So Taguchi's House of Super Fun Time

Tuesday, August 26, 2008

First Lady Breakdown

I really don't know much about the 2 potential First Ladies, so I thought I'd investigate the two and see what pops up. (Of course, I really don't know anything about Laura Bush either, but stay with me - I'm bored, ok?)

So, with that I shall break it down for ya.

break it down (v.)
1.)To dance; "Won't ya, uh, break it down, break it down fo me," -- Nelly (Errtime)
2.)To analyze a concept into simpler, easier to understand terms.
3.)To have sexual intercourse.

Just the #2 today, thank you...


Good Cindy:

Bad Cindy:

Good Michelle:

Bad Michelle:

ADVANTAGE: Michelle - At least her "BAD" can be worn while parting the Red Sea. Cindy's "BAD" looks like she was in a domestic dispute with Uncle Sam ("Don't you point that finger at me, mister!")


Cindy: Her family owns one of the largest A-B distributorships in the U.S. She had to go into rehab because of a Percoset/Vicodin addiction. She once had a special ed career at Aqua Fria High School in Arizona

Michelle: She once was a Board Member of a Wal-Mart supplier. Her brother is the basketball coach at Oregon State. Her first date with Barack was to see "Do the Right Thing."

ADVANTAGE: Cindy - C'mon, this one was easy. Booze, pills and retards? Good for her. Bonus points for "Aqua Fria" High School. Cold Water High School? Really?


Cindy: In August 2008, "someone shook [Cindy McCain]'s hand very vigorously," aggravating her existing carpal tunnel syndrome condition and causing her to slightly sprain her wrist."

Michelle: "There’s Barack Obama the phenomenon. He’s an amazing orator, Harvard Law Review, or whatever it was, law professor, best-selling author, Grammy winner. Pretty amazing, right?"

ADVANTAGE AND MATCH: Michelle - Ok, she wasn't hysterical, but whining about carpal tunnel? No White House for you, Cindy.

Friday, August 01, 2008

"I'm Looking For a New Love, Baby...

...yeah, yeah, yeah" More Jody Whatley!

That song now will be in your head all day AHAHAHA!

Alas, I'm do not wish to discuss THAT kind of love - I am quite happy with Ms. Whitlow(no photo available at press time), thank you very much.

I am referring to when a young man's fancy turns to more heartbreaking stuff than male/female relationships - yes - soccer, futbol, football.

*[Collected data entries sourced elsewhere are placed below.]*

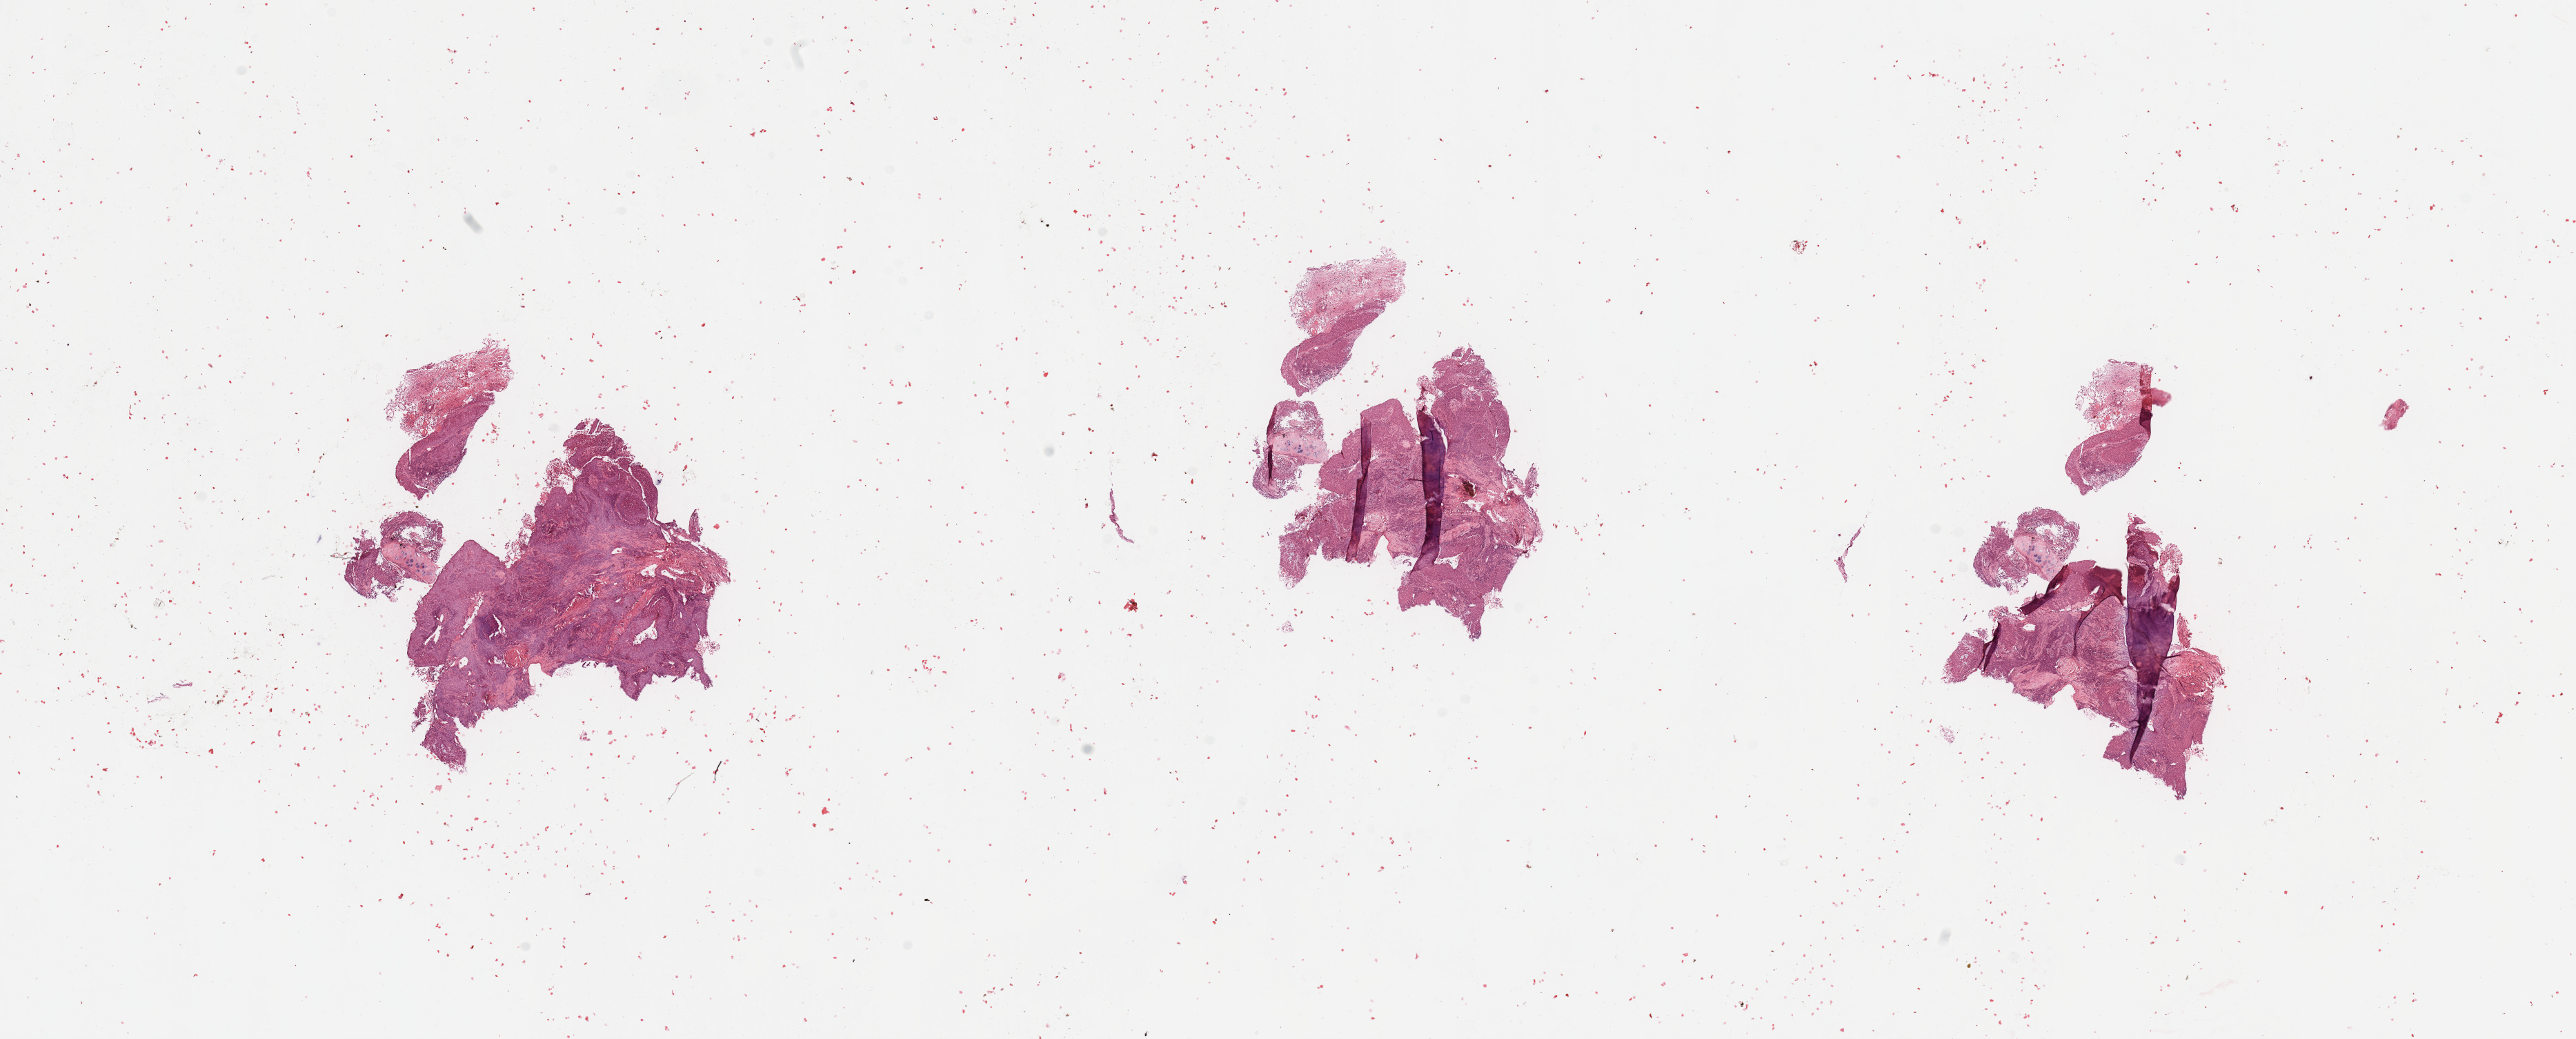
Whole-slide histology image, Hematoxylin and eosin (H&E) stained, low-resolution overview of the scanned area, about 29.5 x 11.9 mm (acquisition: 20x scan), tumour tissue sample, sampled site: lung. 63-year-old male patient. Histologic grade: G3 (poorly differentiated). Slide review estimates, as recorded: tumour nuclei 70%, necrosis 10%.
• primary tumour site (as recorded): left upper lobe
• histologic diagnosis: Squamous cell carcinoma, NOS
• AJCC pathologic stage: IIIA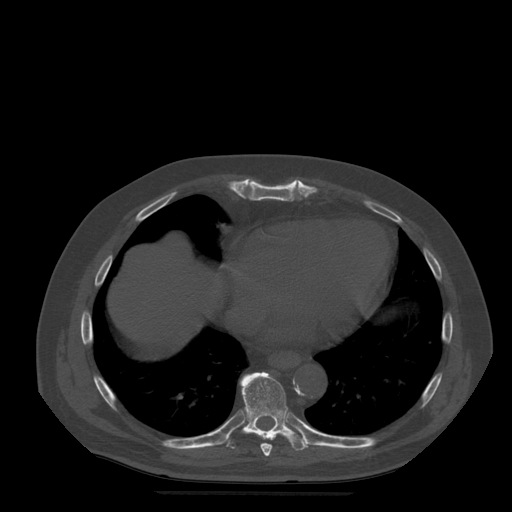
CT including the spine, one axial slice; bone window (W 1800 / L 400 HU); 1.25 mm slice thickness; 512 × 512 image matrix, field of view 420 × 420 mm. Patient age 72 years. Case-level facts recorded for this patient, not image findings: primary cancer: prostate.
Structures marked on this image (semi-automatic segmentation, software-assisted and operator-edited):
- T8 vertebra: bounding box (x1, y1, x2, y2) in pixels: (261, 443, 273, 457)
- T9 vertebra: (227, 372, 309, 451)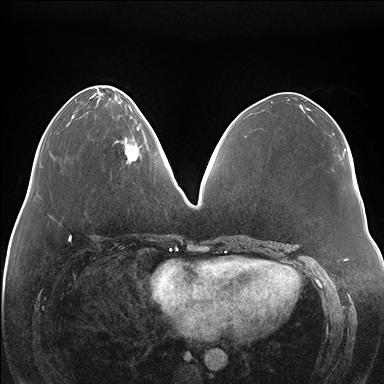
Breast MRI (dynamic contrast-enhanced), one axial slice. Slice 62 of 176 in the series (ordered by position). Dynamic contrast-enhanced series, time point 2 of 7 at this slice position (early post-contrast). 1.5 T. TE 1.5 ms, TR 4.1 ms. 1.1 mm slice thickness. 384 × 384 image matrix. Female patient.
Structures marked on this image (semi-automatically segmented with operator editing):
- enhancing-tissue mask used for the functional tumour volume (all voxels passing the contrast-enhancement thresholds inside the analysis volume; usually the tumour): bounding box <117,119,146,161> (left, top, right, bottom; pixels)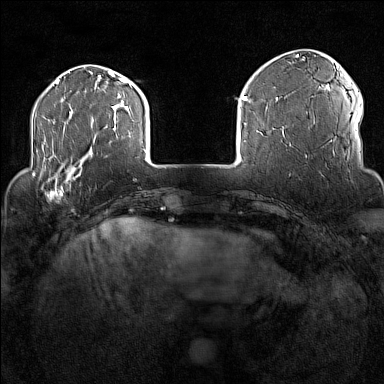
Breast MRI (dynamic contrast-enhanced), one axial slice. Slice 31 of 160 in the series (ordered by position). Dynamic contrast-enhanced series, time point 2 of 7 at this slice position (early post-contrast). 1.5 T. TE 1.8 ms, TR 5 ms. 384 × 384 image matrix, field of view 300 × 300 mm. Female patient.
Structures marked on this image (semi-automatically segmented with operator editing):
- enhancing-tissue mask used for the functional tumour volume (all voxels passing the contrast-enhancement thresholds inside the analysis volume; usually the tumour): bounding box [x1, y1, x2, y2] px = [32, 170, 77, 202]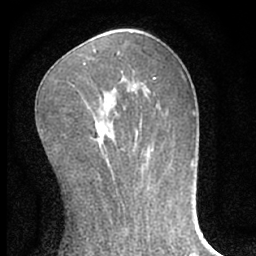
Breast MRI (dynamic contrast-enhanced), one axial slice. Cropped to one breast. Dynamic contrast-enhanced series, time point 2 of 7 at this slice position (early post-contrast). 1.5 T. TE 3.1 ms, TR 6.3 ms. 2.4 mm slice thickness. 256 × 256 image matrix. Female patient.
Outlined on this slice (semi-automatically segmented with operator editing):
- enhancing-tissue mask used for the functional tumour volume (all voxels passing the contrast-enhancement thresholds inside the analysis volume; usually the tumour): box from (x=84, y=54) to (x=118, y=65) px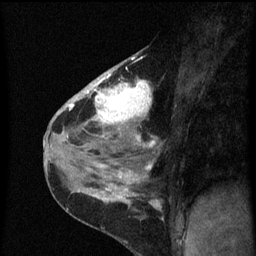
Breast MRI (dynamic contrast-enhanced), one sagittal slice; position 36 of 60 along the scan axis; dynamic contrast-enhanced series, image 2 of 3 at this slice position (ordered by acquisition); 1.5 T; TE 4.2 ms, TR 8 ms; 256 × 256 image matrix. Female patient, age 38 years.
Annotated regions visible in this slice (semi-automatic segmentation, software-assisted and operator-edited):
- analysis volume of interest (the breast-tissue region the enhancement analysis was run in; not a lesion): bounding box <80,52,159,151> (left, top, right, bottom; pixels)
- tumour enhancement mask (voxels above the 70 % enhancement threshold inside the analysis volume of interest): <80,58,155,147>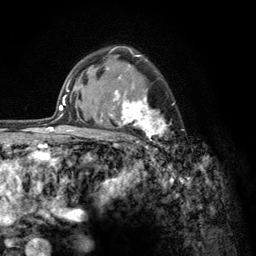
Breast MRI (dynamic contrast-enhanced), one axial slice. Position 91 of 134 along the scan axis. Cropped to one breast. Dynamic contrast-enhanced series, time point 2 of 6 at this slice position (early post-contrast). 3 T. TE 2.8 ms, TR 7.8 ms. 256 × 256 image matrix, field of view 170 × 170 mm. Female patient.
Structures marked on this image (semi-automatically segmented with operator editing):
- enhancing-tissue mask used for the functional tumour volume (all voxels passing the contrast-enhancement thresholds inside the analysis volume; usually the tumour): bounding box [x1, y1, x2, y2] px = [103, 52, 175, 156]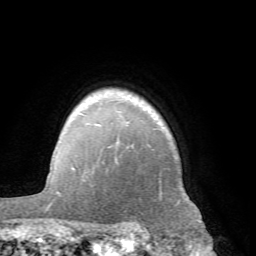
Breast MRI (dynamic contrast-enhanced), one axial slice; position 55 of 66 along the scan axis; cropped to one breast; dynamic contrast-enhanced series, time point 2 of 7 at this slice position (early post-contrast); 1.5 T; TE 4.1 ms, TR 8.4 ms; 256 × 256 image matrix, field of view 170 × 170 mm. Female patient.
Structures marked on this image (semi-automatic segmentation, software-assisted and operator-edited):
- enhancing-tissue mask used for the functional tumour volume (all voxels passing the contrast-enhancement thresholds inside the analysis volume; usually the tumour): bounding box (x1, y1, x2, y2) in pixels: (72, 113, 110, 170)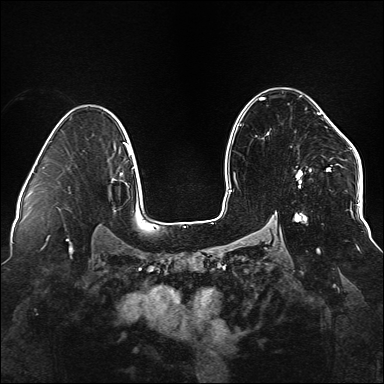
Breast MRI (dynamic contrast-enhanced), one axial slice; position 99 of 176 along the scan axis; dynamic contrast-enhanced series, time point 2 of 6 at this slice position (early post-contrast); 1.5 T; TE 2.3 ms, TR 5.2 ms; 1.1 mm slice thickness; 384 × 384 image matrix. Female patient.
Structures marked on this image (semi-automatic segmentation, software-assisted and operator-edited):
- enhancing-tissue mask used for the functional tumour volume (all voxels passing the contrast-enhancement thresholds inside the analysis volume; usually the tumour): bounding box [x1, y1, x2, y2] px = [234, 98, 338, 224]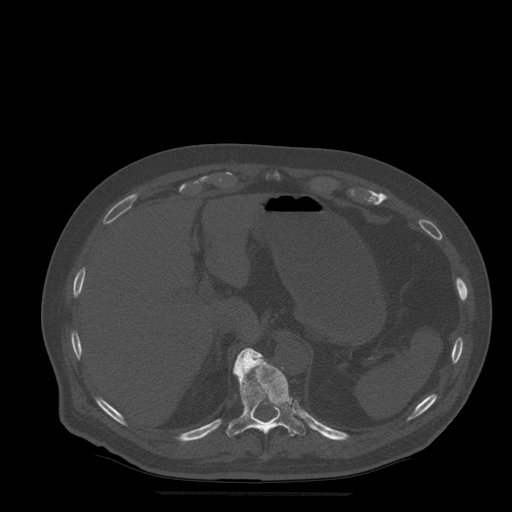
CT including the spine, one axial slice; bone window (W 1800 / L 400 HU); 512 × 512 image matrix. Patient age 72 years. From the clinical record (not read from this slice): primary cancer: prostate.
Outlined on this slice (semi-automatic segmentation, software-assisted and operator-edited):
- T11 vertebra: bounding box [x1, y1, x2, y2] px = [226, 348, 306, 438]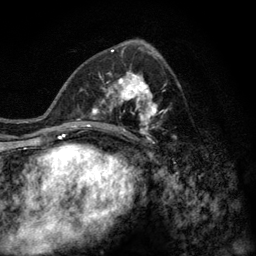
Breast MRI (dynamic contrast-enhanced), one axial slice. Slice 66 of 128 in the series (ordered by position). Cropped to one breast. Dynamic contrast-enhanced series, time point 2 of 6 at this slice position (early post-contrast). 3 T. TE 2.8 ms, TR 7.8 ms. 256 × 256 image matrix. Female patient.
Annotated regions visible in this slice (semi-automatic segmentation, software-assisted and operator-edited):
- enhancing-tissue mask used for the functional tumour volume (all voxels passing the contrast-enhancement thresholds inside the analysis volume; usually the tumour): bounding box <77,59,176,140> (left, top, right, bottom; pixels)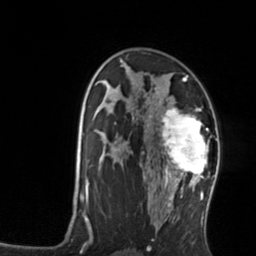
Breast MRI, one axial slice. Cropped to one breast. Dynamic contrast-enhanced series, time point 2 of 7 at this slice position (early post-contrast). 3 T. TE 1.7 ms, TR 4.6 ms. 1.2 mm slice thickness. 256 × 256 image matrix, field of view 160 × 160 mm. Female patient.
Annotated regions visible in this slice (semi-automatically segmented with operator editing):
- enhancing-tissue mask used for the functional tumour volume (all voxels passing the contrast-enhancement thresholds inside the analysis volume; usually the tumour): bounding box [x1, y1, x2, y2] px = [159, 107, 210, 176]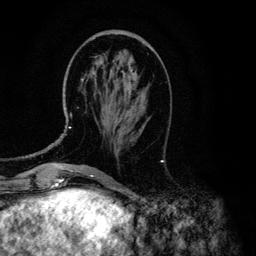
Breast MRI (dynamic contrast-enhanced), one axial slice; position 44 of 134 along the scan axis; cropped to one breast; dynamic contrast-enhanced series, time point 2 of 6 at this slice position (early post-contrast); 3 T; TE 4.2 ms, TR 7.9 ms; 1.2 mm slice thickness; 256 × 256 image matrix, field of view 170 × 170 mm. Female patient.
Outlined on this slice (semi-automatic segmentation, software-assisted and operator-edited):
- enhancing-tissue mask used for the functional tumour volume (all voxels passing the contrast-enhancement thresholds inside the analysis volume; usually the tumour): bounding box [x1, y1, x2, y2] px = [69, 71, 135, 128]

When all is right with the world, your club is winning, the sun shines, birds sing and your luxury sedan purrs with joy.

Then, out of nowhere, a few losses beget a few more losses. Panic sets in. Confidence is lost. A season which began with such promise and excitement ends on the last day of the season with (gulp)...

RELEGATION for Reading

What is a beau with no beauty in the English Premiership to do? I could follow her down to the lower division. However, I could not be with her every Sunday, as television here in the States regretfully does not pick up such games. Long distance relationships never work out. A break was best for the both of us. After a sizeable mourning period, I am now ready to move on. Several ladies have flashed their eyelashes at me and I have some decisions to make.

The Big 4 are out (goodbye Liverpool, Chelsea, Arsenal, ManU) - imagine a Montreal Expos fan switching to the Yankees. Fan=sellout.

There's always Newcastle, the crazy ex-girlfriend. It would be fun for a awhile, no doubt. But the great sex would soon enough lead to her setting my clothes on fire in a drunken stupor and then puking all over my Playstation.

No, I narrowed my search down to two choices: Pompey and Villa. They both have much to recommend. Pompey is coming off a FA Cup title run. They still have a crusty English manager - few teams do anymore. Their stars are fun. Their jerseys are pretty sexy - blue tops and red socks -

yum, better than Rachel Weiss in black and white. And their name is fun to say - Pompey!

Aston Villa, on the other hand, has my favorite manager: Irish-tactician-Martin-O'Neill. This is all said as one word.

They also have fun stars: Gareth Berry-savior of England and Agbonlahor (how fun is that to say?). And, this is very important - a bald, American goalkeeper. My old love (sniff) also had a bald American goalkeeper. And since I'm trotting out all the lame love/sex euphemisms - the bald American goalkeeper thing works - ha-ha, tee-hee, whoa (snort).

Bald American Goalkeeper signs lame-o jersey

BUT, I couldn't really get over their lame-o maroon and powder blue jerseys and was leaning towards Pompey, when...

I found the new Villa jerseys online


SO, we were married last Tuesday. I think we'll be very happy together. For now.